### DATA SEGMENT

════

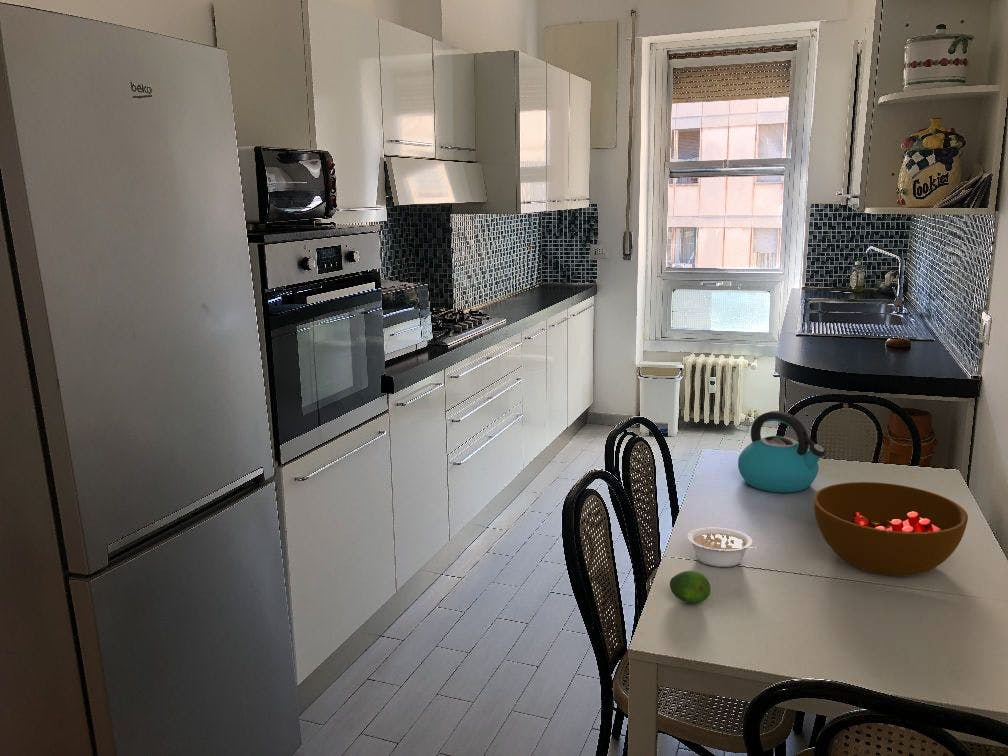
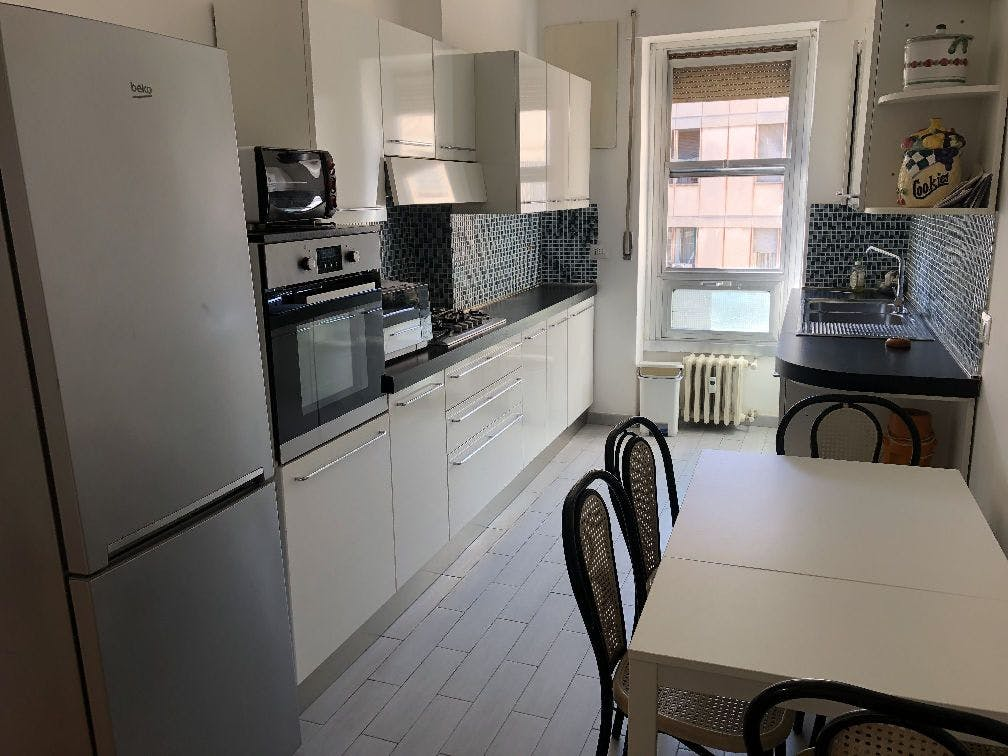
- fruit [669,570,712,605]
- legume [686,527,759,568]
- kettle [737,410,826,494]
- bowl [812,481,969,577]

════

### TASK DESCRIPTION
Please set down the whole listing above exactly and skip every picture.

### TASK RESULT
- fruit [669,570,712,605]
- legume [686,527,759,568]
- kettle [737,410,826,494]
- bowl [812,481,969,577]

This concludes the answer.